> Task:
Copy every line of the entries below word for word, changing nothing.

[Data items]
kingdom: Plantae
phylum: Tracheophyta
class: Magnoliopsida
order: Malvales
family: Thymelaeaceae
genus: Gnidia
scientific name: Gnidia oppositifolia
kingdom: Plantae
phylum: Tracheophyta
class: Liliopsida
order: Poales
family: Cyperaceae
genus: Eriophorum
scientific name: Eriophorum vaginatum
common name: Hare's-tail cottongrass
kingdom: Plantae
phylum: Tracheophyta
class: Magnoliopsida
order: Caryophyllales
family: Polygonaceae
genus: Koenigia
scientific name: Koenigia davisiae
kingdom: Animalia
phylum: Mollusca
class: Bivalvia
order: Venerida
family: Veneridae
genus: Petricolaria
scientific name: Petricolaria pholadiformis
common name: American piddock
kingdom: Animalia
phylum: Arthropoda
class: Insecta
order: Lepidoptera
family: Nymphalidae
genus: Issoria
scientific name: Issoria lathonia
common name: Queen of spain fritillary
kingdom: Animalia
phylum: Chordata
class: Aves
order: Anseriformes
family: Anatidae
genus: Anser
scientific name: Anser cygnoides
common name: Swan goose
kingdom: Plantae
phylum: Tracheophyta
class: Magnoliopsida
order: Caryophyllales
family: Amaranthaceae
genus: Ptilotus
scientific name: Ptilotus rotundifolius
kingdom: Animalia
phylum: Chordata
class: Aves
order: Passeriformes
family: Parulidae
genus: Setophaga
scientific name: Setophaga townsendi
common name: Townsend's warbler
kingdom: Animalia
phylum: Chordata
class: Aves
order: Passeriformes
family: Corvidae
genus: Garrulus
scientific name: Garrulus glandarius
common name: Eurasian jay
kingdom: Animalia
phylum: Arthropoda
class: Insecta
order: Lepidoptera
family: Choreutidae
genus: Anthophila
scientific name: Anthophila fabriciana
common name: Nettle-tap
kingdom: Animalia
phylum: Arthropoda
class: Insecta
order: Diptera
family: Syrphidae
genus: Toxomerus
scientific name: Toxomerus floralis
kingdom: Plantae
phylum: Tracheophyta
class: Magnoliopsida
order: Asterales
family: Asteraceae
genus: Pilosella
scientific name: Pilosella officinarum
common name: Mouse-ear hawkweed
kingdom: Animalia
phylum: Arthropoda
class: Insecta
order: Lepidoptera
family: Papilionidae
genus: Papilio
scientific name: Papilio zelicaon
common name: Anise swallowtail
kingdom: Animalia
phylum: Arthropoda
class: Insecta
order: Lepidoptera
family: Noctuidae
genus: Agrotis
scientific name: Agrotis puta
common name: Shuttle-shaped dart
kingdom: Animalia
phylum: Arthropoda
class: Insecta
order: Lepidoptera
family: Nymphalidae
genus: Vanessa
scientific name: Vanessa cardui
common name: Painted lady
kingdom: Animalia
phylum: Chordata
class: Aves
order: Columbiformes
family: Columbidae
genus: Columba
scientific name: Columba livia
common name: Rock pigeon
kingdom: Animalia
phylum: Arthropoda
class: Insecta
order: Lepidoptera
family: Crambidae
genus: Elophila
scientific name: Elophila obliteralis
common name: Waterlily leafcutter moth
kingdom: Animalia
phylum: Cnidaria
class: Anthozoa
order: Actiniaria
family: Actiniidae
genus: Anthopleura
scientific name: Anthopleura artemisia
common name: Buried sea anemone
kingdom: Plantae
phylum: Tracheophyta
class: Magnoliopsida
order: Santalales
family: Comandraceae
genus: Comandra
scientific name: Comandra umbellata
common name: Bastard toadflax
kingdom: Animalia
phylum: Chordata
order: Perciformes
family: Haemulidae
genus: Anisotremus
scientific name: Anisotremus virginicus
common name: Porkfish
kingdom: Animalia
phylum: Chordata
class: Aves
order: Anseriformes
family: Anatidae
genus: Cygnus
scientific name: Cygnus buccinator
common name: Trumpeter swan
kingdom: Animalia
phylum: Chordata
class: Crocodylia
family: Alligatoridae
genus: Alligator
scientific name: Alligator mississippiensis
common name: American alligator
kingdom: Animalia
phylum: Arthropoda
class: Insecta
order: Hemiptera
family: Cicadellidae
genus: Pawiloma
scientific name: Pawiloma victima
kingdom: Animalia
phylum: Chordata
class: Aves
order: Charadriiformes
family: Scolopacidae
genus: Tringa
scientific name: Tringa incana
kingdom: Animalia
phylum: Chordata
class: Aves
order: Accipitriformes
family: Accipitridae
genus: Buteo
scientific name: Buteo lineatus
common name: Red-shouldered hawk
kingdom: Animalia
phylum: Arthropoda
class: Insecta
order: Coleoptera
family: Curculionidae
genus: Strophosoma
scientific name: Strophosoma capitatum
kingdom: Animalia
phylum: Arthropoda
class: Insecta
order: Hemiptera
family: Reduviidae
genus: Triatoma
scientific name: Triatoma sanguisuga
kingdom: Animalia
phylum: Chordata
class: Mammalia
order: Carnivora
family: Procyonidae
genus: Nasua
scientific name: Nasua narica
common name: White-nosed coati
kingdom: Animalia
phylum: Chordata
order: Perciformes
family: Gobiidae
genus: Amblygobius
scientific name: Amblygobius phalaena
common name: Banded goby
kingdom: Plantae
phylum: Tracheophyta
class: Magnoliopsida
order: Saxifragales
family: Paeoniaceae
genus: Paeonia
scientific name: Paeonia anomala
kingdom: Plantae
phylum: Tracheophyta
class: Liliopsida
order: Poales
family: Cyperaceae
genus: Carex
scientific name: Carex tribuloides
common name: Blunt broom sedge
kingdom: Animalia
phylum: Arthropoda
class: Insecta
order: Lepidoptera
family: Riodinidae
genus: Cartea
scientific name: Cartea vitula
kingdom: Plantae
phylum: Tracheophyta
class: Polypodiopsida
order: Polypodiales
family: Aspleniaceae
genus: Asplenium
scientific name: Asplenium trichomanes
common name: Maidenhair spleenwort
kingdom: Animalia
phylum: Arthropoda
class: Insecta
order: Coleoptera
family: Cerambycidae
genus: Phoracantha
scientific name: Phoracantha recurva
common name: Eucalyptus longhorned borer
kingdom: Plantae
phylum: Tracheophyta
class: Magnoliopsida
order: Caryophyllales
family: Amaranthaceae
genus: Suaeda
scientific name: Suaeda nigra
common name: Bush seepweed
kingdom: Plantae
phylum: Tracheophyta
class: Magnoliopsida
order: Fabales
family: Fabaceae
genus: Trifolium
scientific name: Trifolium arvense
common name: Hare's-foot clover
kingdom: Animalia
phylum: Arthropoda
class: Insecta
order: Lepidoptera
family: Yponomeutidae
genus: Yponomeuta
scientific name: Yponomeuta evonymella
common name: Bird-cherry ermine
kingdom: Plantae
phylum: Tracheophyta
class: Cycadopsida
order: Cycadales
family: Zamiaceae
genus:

> Written response:
kingdom: Plantae
phylum: Tracheophyta
class: Magnoliopsida
order: Malvales
family: Thymelaeaceae
genus: Gnidia
scientific name: Gnidia oppositifolia
kingdom: Plantae
phylum: Tracheophyta
class: Liliopsida
order: Poales
family: Cyperaceae
genus: Eriophorum
scientific name: Eriophorum vaginatum
common name: Hare's-tail cottongrass
kingdom: Plantae
phylum: Tracheophyta
class: Magnoliopsida
order: Caryophyllales
family: Polygonaceae
genus: Koenigia
scientific name: Koenigia davisiae
kingdom: Animalia
phylum: Mollusca
class: Bivalvia
order: Venerida
family: Veneridae
genus: Petricolaria
scientific name: Petricolaria pholadiformis
common name: American piddock
kingdom: Animalia
phylum: Arthropoda
class: Insecta
order: Lepidoptera
family: Nymphalidae
genus: Issoria
scientific name: Issoria lathonia
common name: Queen of spain fritillary
kingdom: Animalia
phylum: Chordata
class: Aves
order: Anseriformes
family: Anatidae
genus: Anser
scientific name: Anser cygnoides
common name: Swan goose
kingdom: Plantae
phylum: Tracheophyta
class: Magnoliopsida
order: Caryophyllales
family: Amaranthaceae
genus: Ptilotus
scientific name: Ptilotus rotundifolius
kingdom: Animalia
phylum: Chordata
class: Aves
order: Passeriformes
family: Parulidae
genus: Setophaga
scientific name: Setophaga townsendi
common name: Townsend's warbler
kingdom: Animalia
phylum: Chordata
class: Aves
order: Passeriformes
family: Corvidae
genus: Garrulus
scientific name: Garrulus glandarius
common name: Eurasian jay
kingdom: Animalia
phylum: Arthropoda
class: Insecta
order: Lepidoptera
family: Choreutidae
genus: Anthophila
scientific name: Anthophila fabriciana
common name: Nettle-tap
kingdom: Animalia
phylum: Arthropoda
class: Insecta
order: Diptera
family: Syrphidae
genus: Toxomerus
scientific name: Toxomerus floralis
kingdom: Plantae
phylum: Tracheophyta
class: Magnoliopsida
order: Asterales
family: Asteraceae
genus: Pilosella
scientific name: Pilosella officinarum
common name: Mouse-ear hawkweed
kingdom: Animalia
phylum: Arthropoda
class: Insecta
order: Lepidoptera
family: Papilionidae
genus: Papilio
scientific name: Papilio zelicaon
common name: Anise swallowtail
kingdom: Animalia
phylum: Arthropoda
class: Insecta
order: Lepidoptera
family: Noctuidae
genus: Agrotis
scientific name: Agrotis puta
common name: Shuttle-shaped dart
kingdom: Animalia
phylum: Arthropoda
class: Insecta
order: Lepidoptera
family: Nymphalidae
genus: Vanessa
scientific name: Vanessa cardui
common name: Painted lady
kingdom: Animalia
phylum: Chordata
class: Aves
order: Columbiformes
family: Columbidae
genus: Columba
scientific name: Columba livia
common name: Rock pigeon
kingdom: Animalia
phylum: Arthropoda
class: Insecta
order: Lepidoptera
family: Crambidae
genus: Elophila
scientific name: Elophila obliteralis
common name: Waterlily leafcutter moth
kingdom: Animalia
phylum: Cnidaria
class: Anthozoa
order: Actiniaria
family: Actiniidae
genus: Anthopleura
scientific name: Anthopleura artemisia
common name: Buried sea anemone
kingdom: Plantae
phylum: Tracheophyta
class: Magnoliopsida
order: Santalales
family: Comandraceae
genus: Comandra
scientific name: Comandra umbellata
common name: Bastard toadflax
kingdom: Animalia
phylum: Chordata
order: Perciformes
family: Haemulidae
genus: Anisotremus
scientific name: Anisotremus virginicus
common name: Porkfish
kingdom: Animalia
phylum: Chordata
class: Aves
order: Anseriformes
family: Anatidae
genus: Cygnus
scientific name: Cygnus buccinator
common name: Trumpeter swan
kingdom: Animalia
phylum: Chordata
class: Crocodylia
family: Alligatoridae
genus: Alligator
scientific name: Alligator mississippiensis
common name: American alligator
kingdom: Animalia
phylum: Arthropoda
class: Insecta
order: Hemiptera
family: Cicadellidae
genus: Pawiloma
scientific name: Pawiloma victima
kingdom: Animalia
phylum: Chordata
class: Aves
order: Charadriiformes
family: Scolopacidae
genus: Tringa
scientific name: Tringa incana
kingdom: Animalia
phylum: Chordata
class: Aves
order: Accipitriformes
family: Accipitridae
genus: Buteo
scientific name: Buteo lineatus
common name: Red-shouldered hawk
kingdom: Animalia
phylum: Arthropoda
class: Insecta
order: Coleoptera
family: Curculionidae
genus: Strophosoma
scientific name: Strophosoma capitatum
kingdom: Animalia
phylum: Arthropoda
class: Insecta
order: Hemiptera
family: Reduviidae
genus: Triatoma
scientific name: Triatoma sanguisuga
kingdom: Animalia
phylum: Chordata
class: Mammalia
order: Carnivora
family: Procyonidae
genus: Nasua
scientific name: Nasua narica
common name: White-nosed coati
kingdom: Animalia
phylum: Chordata
order: Perciformes
family: Gobiidae
genus: Amblygobius
scientific name: Amblygobius phalaena
common name: Banded goby
kingdom: Plantae
phylum: Tracheophyta
class: Magnoliopsida
order: Saxifragales
family: Paeoniaceae
genus: Paeonia
scientific name: Paeonia anomala
kingdom: Plantae
phylum: Tracheophyta
class: Liliopsida
order: Poales
family: Cyperaceae
genus: Carex
scientific name: Carex tribuloides
common name: Blunt broom sedge
kingdom: Animalia
phylum: Arthropoda
class: Insecta
order: Lepidoptera
family: Riodinidae
genus: Cartea
scientific name: Cartea vitula
kingdom: Plantae
phylum: Tracheophyta
class: Polypodiopsida
order: Polypodiales
family: Aspleniaceae
genus: Asplenium
scientific name: Asplenium trichomanes
common name: Maidenhair spleenwort
kingdom: Animalia
phylum: Arthropoda
class: Insecta
order: Coleoptera
family: Cerambycidae
genus: Phoracantha
scientific name: Phoracantha recurva
common name: Eucalyptus longhorned borer
kingdom: Plantae
phylum: Tracheophyta
class: Magnoliopsida
order: Caryophyllales
family: Amaranthaceae
genus: Suaeda
scientific name: Suaeda nigra
common name: Bush seepweed
kingdom: Plantae
phylum: Tracheophyta
class: Magnoliopsida
order: Fabales
family: Fabaceae
genus: Trifolium
scientific name: Trifolium arvense
common name: Hare's-foot clover
kingdom: Animalia
phylum: Arthropoda
class: Insecta
order: Lepidoptera
family: Yponomeutidae
genus: Yponomeuta
scientific name: Yponomeuta evonymella
common name: Bird-cherry ermine
kingdom: Plantae
phylum: Tracheophyta
class: Cycadopsida
order: Cycadales
family: Zamiaceae
genus:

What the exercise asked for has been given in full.